═════ Supplied data ═════
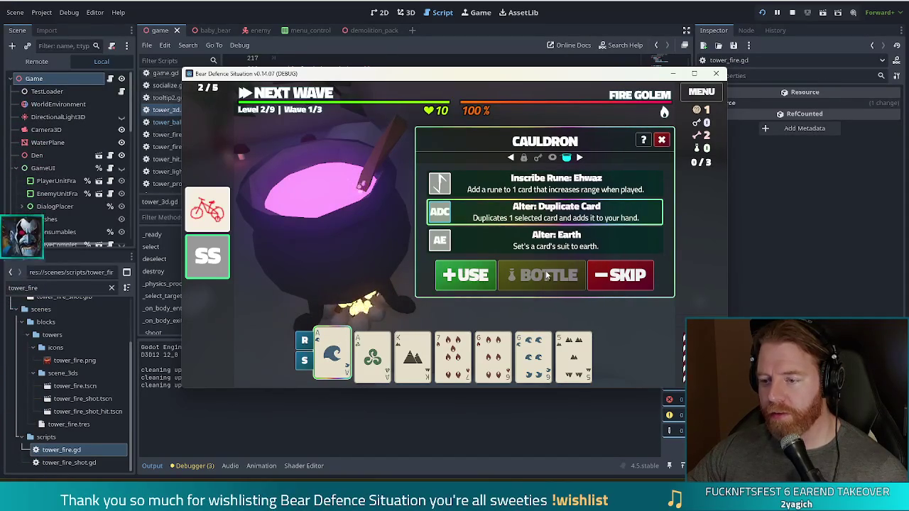
{"action": "left_click", "coordinate": [462, 274]}
Apply the Uruz rune and Transmute Material: Silver to the first card, then leave the cauldron
{"action": "left_click", "coordinate": [497, 285]}
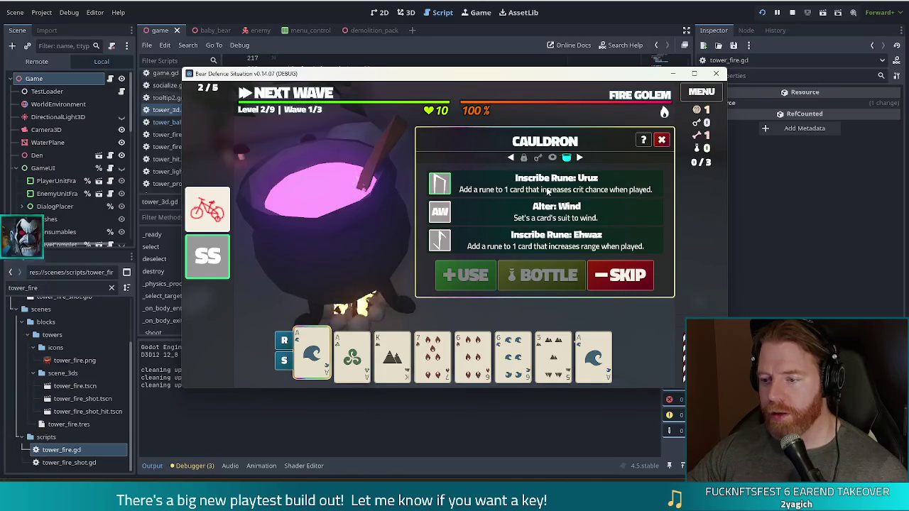
{"action": "left_click", "coordinate": [465, 275]}
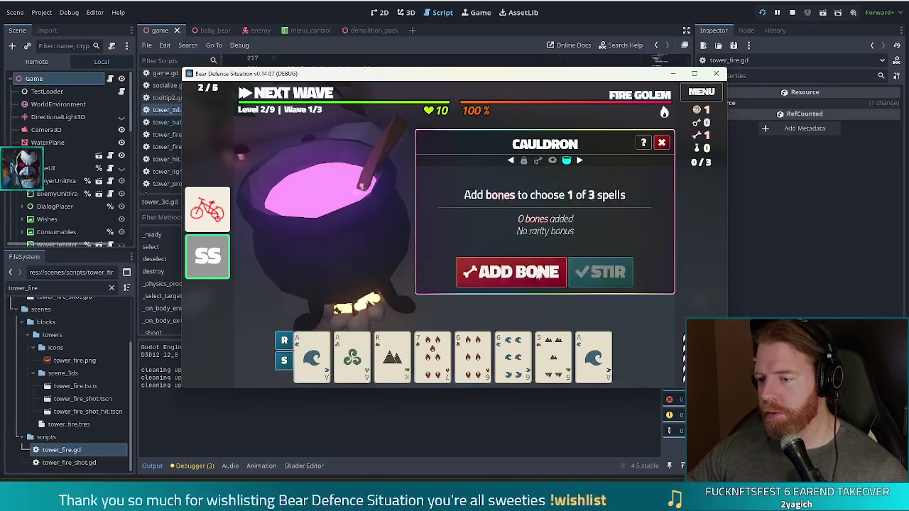
{"action": "left_click", "coordinate": [511, 271]}
{"action": "left_click", "coordinate": [611, 273]}
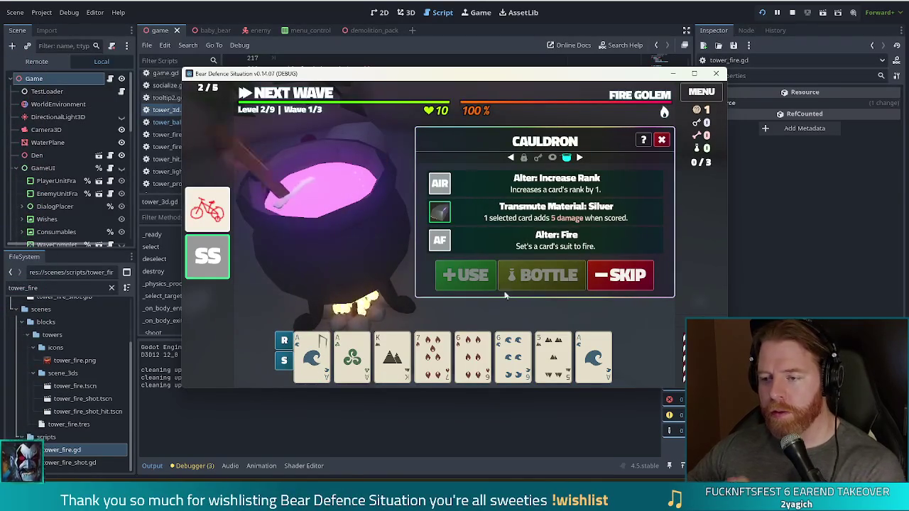
{"action": "left_click", "coordinate": [556, 212]}
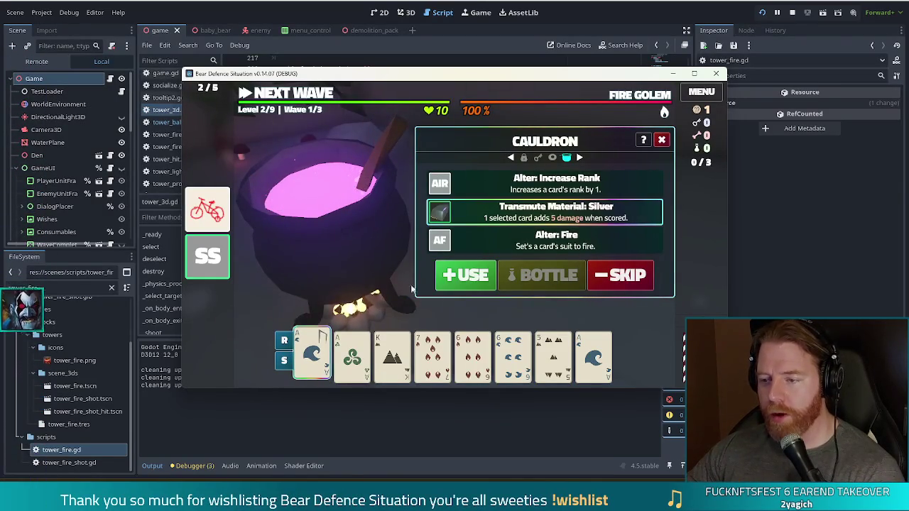
{"action": "left_click", "coordinate": [465, 274]}
{"action": "key", "text": "Escape"}
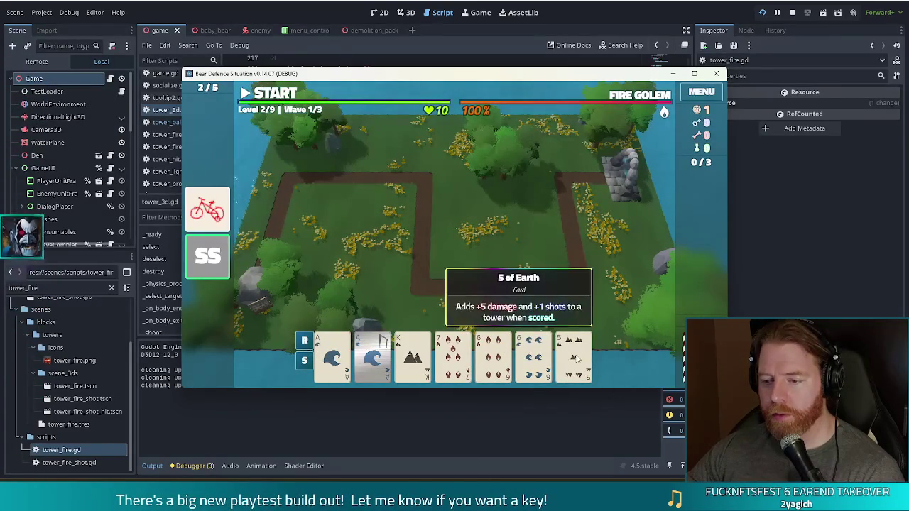
Build a Two Pair ballista near the path's top-right corner
{"action": "left_click", "coordinate": [331, 358]}
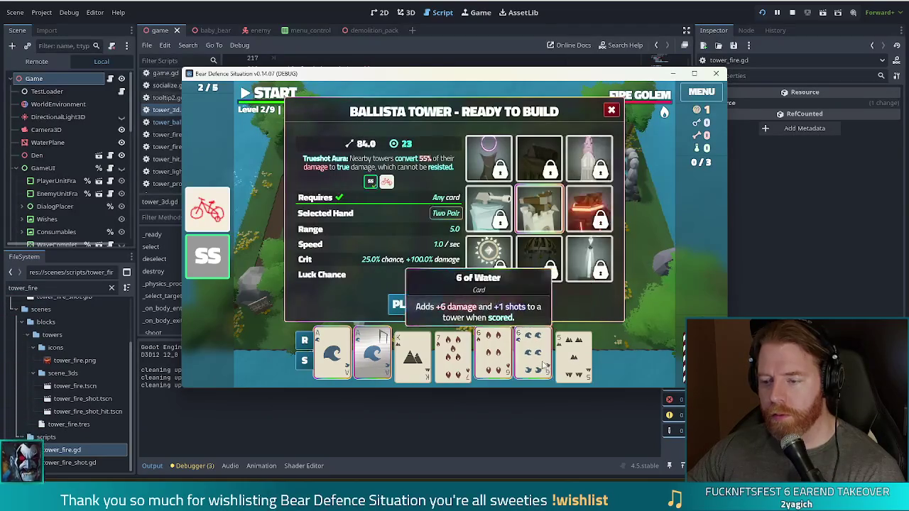
{"action": "left_click", "coordinate": [419, 305]}
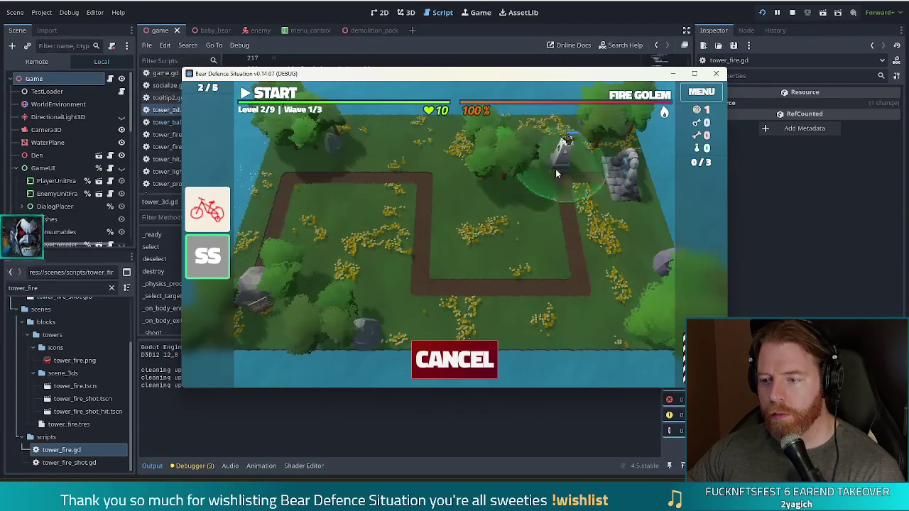
{"action": "left_click", "coordinate": [555, 169]}
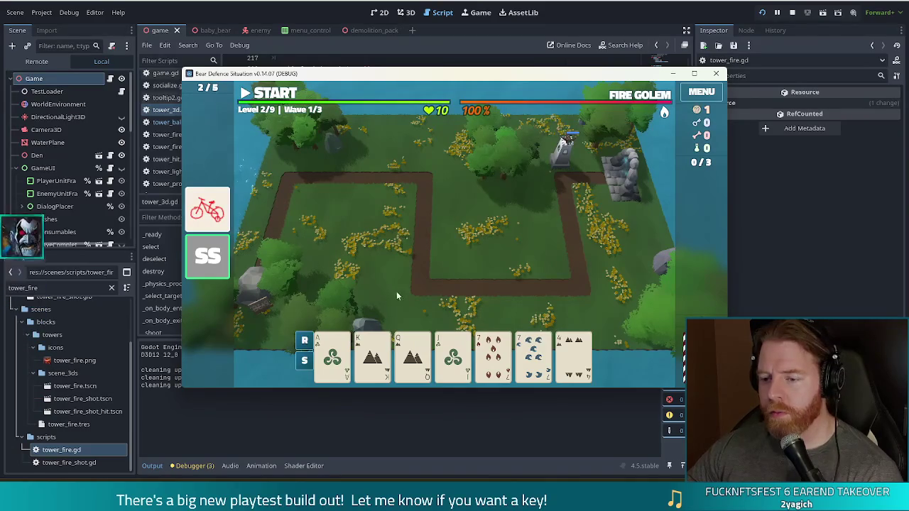
Discard the 4 of Water and 4 of Fire, then place a three-7s ballista by the path's right side
{"action": "left_click", "coordinate": [574, 354]}
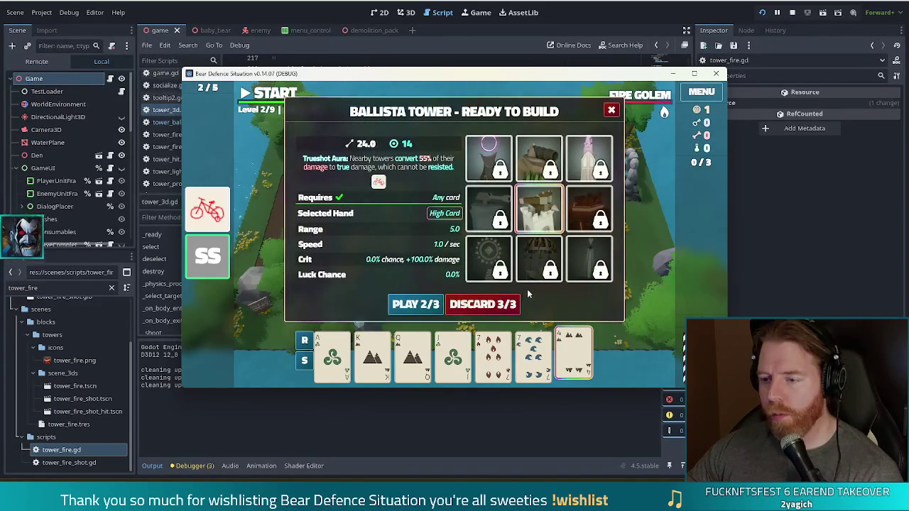
{"action": "left_click", "coordinate": [575, 362]}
═════
### Activity
All that is wanted is the lines above between the one containing "Apply the Uruz" and the one containing "Build a Two", inclusive, restated word for word, with pictures omitted.

### Result below
Apply the Uruz rune and Transmute Material: Silver to the first card, then leave the cauldron
{"action": "left_click", "coordinate": [497, 285]}
{"action": "left_click", "coordinate": [465, 275]}
{"action": "left_click", "coordinate": [511, 271]}
{"action": "left_click", "coordinate": [611, 273]}
{"action": "left_click", "coordinate": [556, 212]}
{"action": "left_click", "coordinate": [465, 274]}
{"action": "key", "text": "Escape"}
Build a Two Pair ballista near the path's top-right corner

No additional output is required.